Limitations & Future Work

  1. First-order additive effects only: The GAM structure inherently cannot capture feature interactions (e.g., second-order terms as in GA²M), leading to performance gaps on certain datasets (e.g., AirQuality) relative to black-box models.
  2. Primarily single-step prediction: Although multi-step forecasting is discussed, experiments are conducted mainly on single-step tasks; multi-step performance remains to be verified.
  3. Limited attention capacity: The expressiveness of multi-head attention is constrained by the number of heads and hidden dimensionality, which may be insufficient for highly complex temporal patterns.
  4. No native missing value handling: The current approach relies on simple imputation strategies for missing values.
  5. Scalability: Computational efficiency on very long time series or high-dimensional feature settings is not discussed.
  • NBM: The feature network of GATSM directly extends NBM; the basis strategy proves highly effective for time series.

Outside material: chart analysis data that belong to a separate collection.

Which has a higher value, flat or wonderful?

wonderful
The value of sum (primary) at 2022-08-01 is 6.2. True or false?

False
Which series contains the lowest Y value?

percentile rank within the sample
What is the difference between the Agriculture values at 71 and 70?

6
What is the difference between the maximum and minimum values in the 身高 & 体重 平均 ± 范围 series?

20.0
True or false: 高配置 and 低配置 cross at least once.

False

  • NAM / NodeGAM / EBM: Other transparent tabular models, none of which can handle sequential data.
  • NATM: The only prior transparent temporal model, but incapable of capturing temporal patterns and restricted to fixed-length inputs.

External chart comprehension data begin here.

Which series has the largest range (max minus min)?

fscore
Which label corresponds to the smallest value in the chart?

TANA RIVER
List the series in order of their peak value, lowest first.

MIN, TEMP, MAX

  • GAT: The source of the two-layer attention mechanism, which is better suited to the GAM setting than dot-product attention.

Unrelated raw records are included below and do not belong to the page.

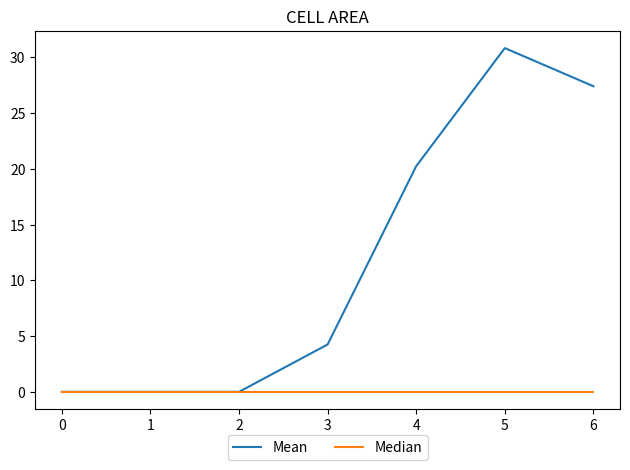

What are all the series names shown in the legend?

Mean, Median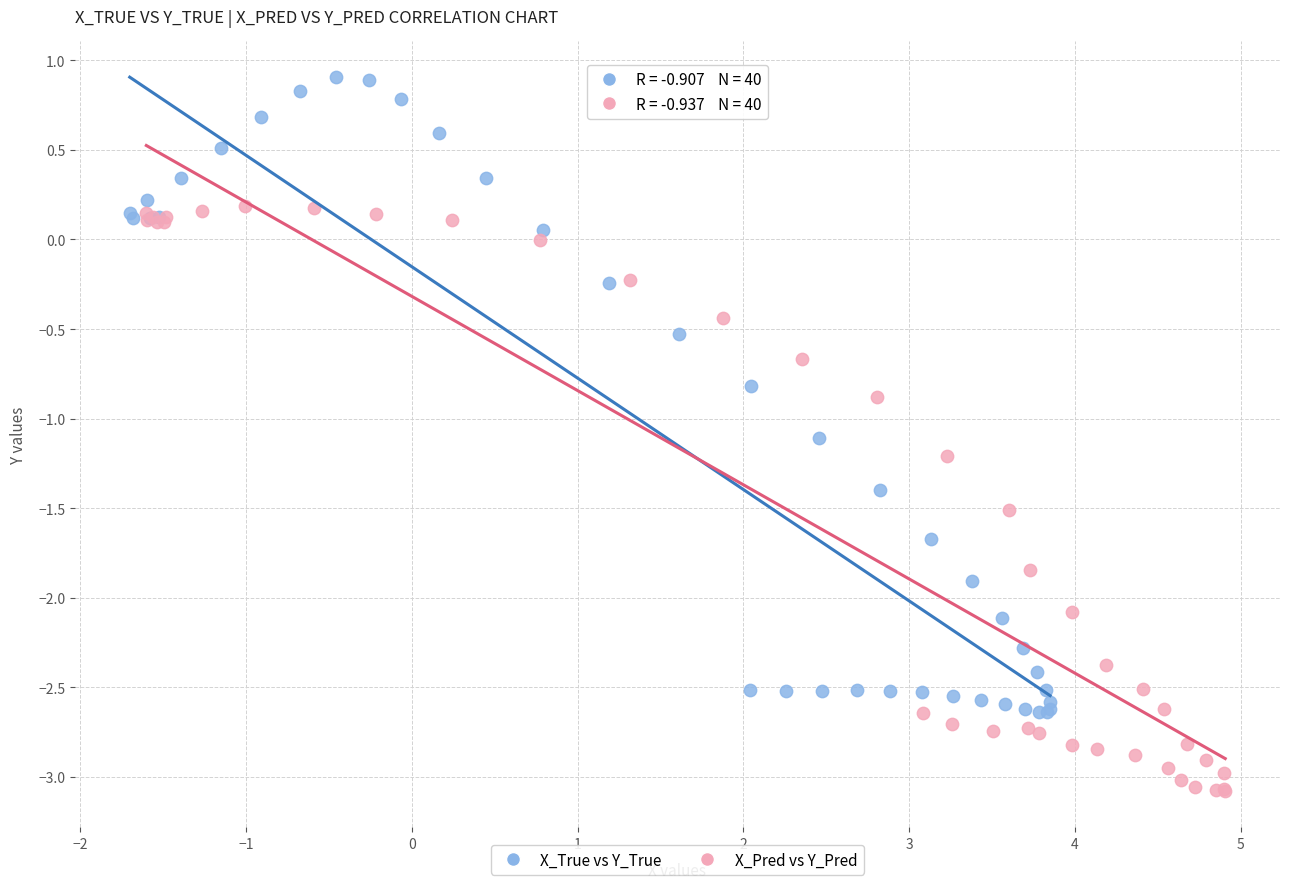

What are all the series names shown in the legend?

X_True vs Y_True, X_Pred vs Y_Pred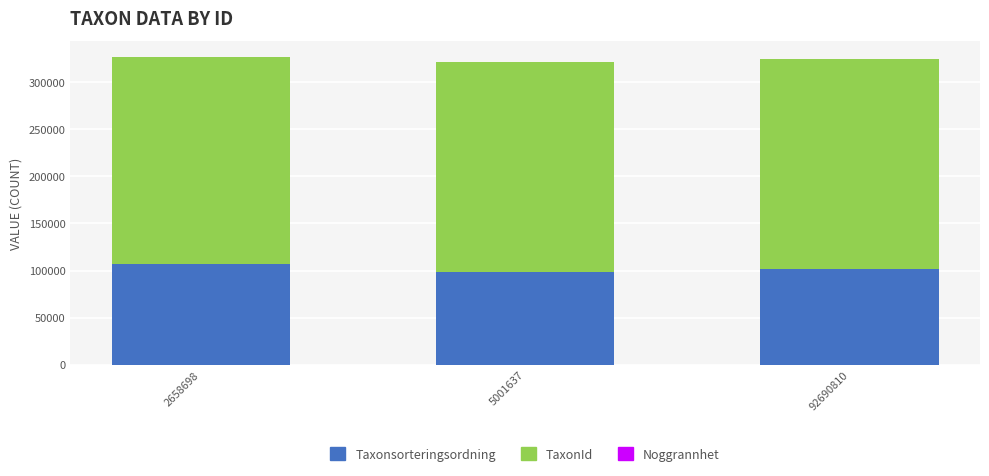

The Taxonsorteringsordning series shows 106706 at 2658698. True or false?

True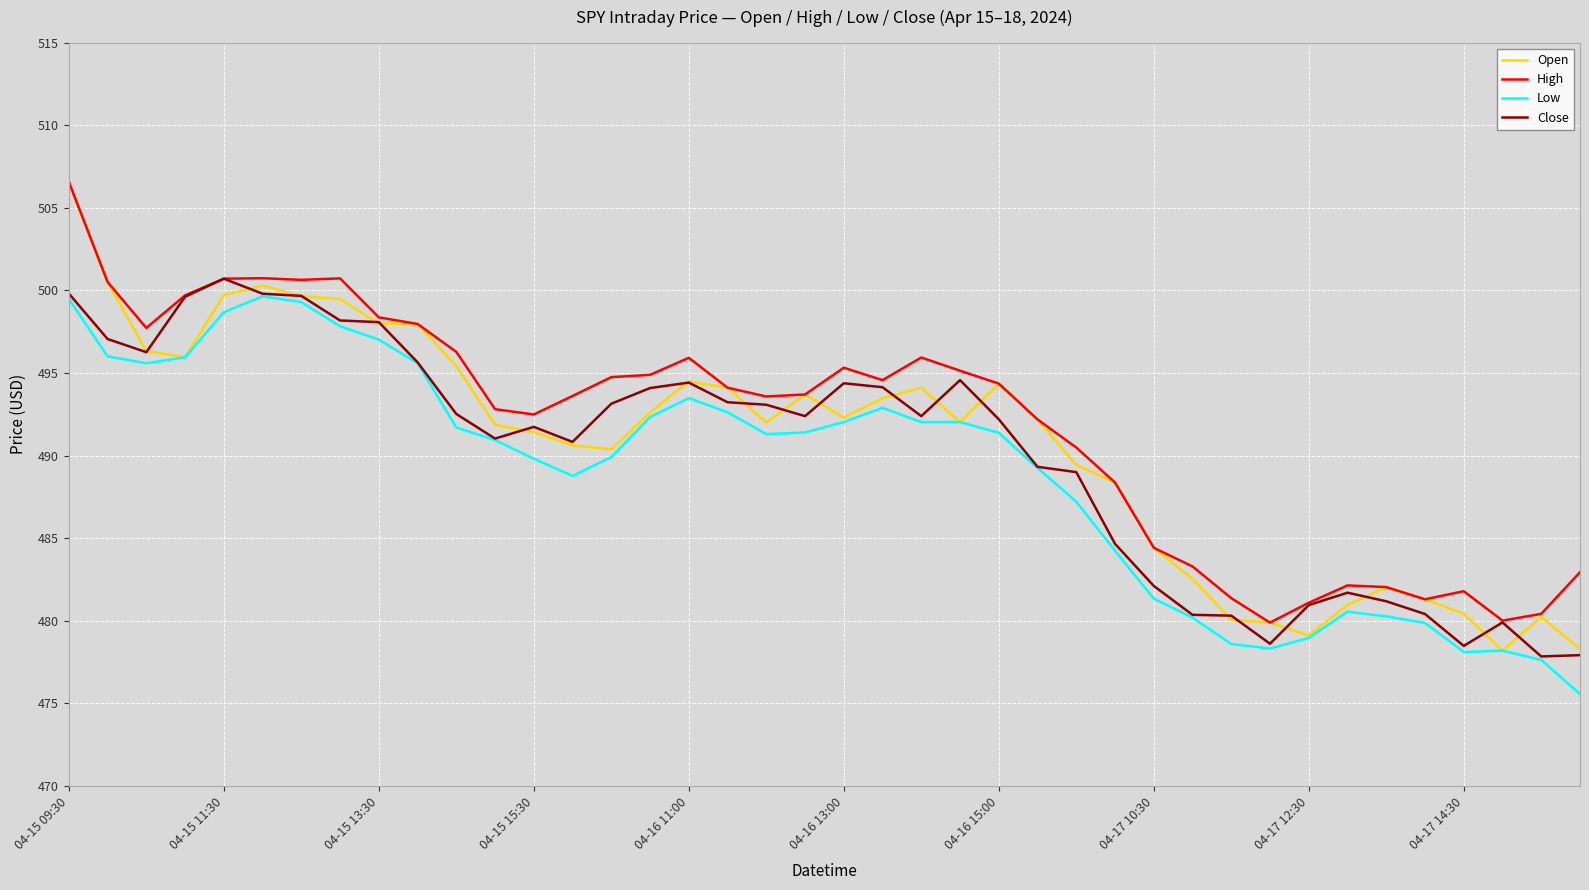

What is the maximum value for Close?

500.7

  • Insight: Combining the interpretability advantages of GAMs with modern deep learning components is a direction worthy of further exploration.

Rating

  • Novelty: ⭐⭐⭐⭐⭐ — First transparent GAM capable of capturing temporal patterns, with a rigorous formal definition.
  • Experimental Thoroughness: ⭐⭐⭐⭐ — 8 datasets, 15 baselines, complete ablations, though mainly on single-step tasks.
  • Writing Quality: ⭐⭐⭐⭐⭐ — Clear logic, complete theoretical derivations, and well-presented interpretability analysis.
  • Value: ⭐⭐⭐⭐⭐ — A breakthrough contribution to the important direction of interpretable temporal modeling.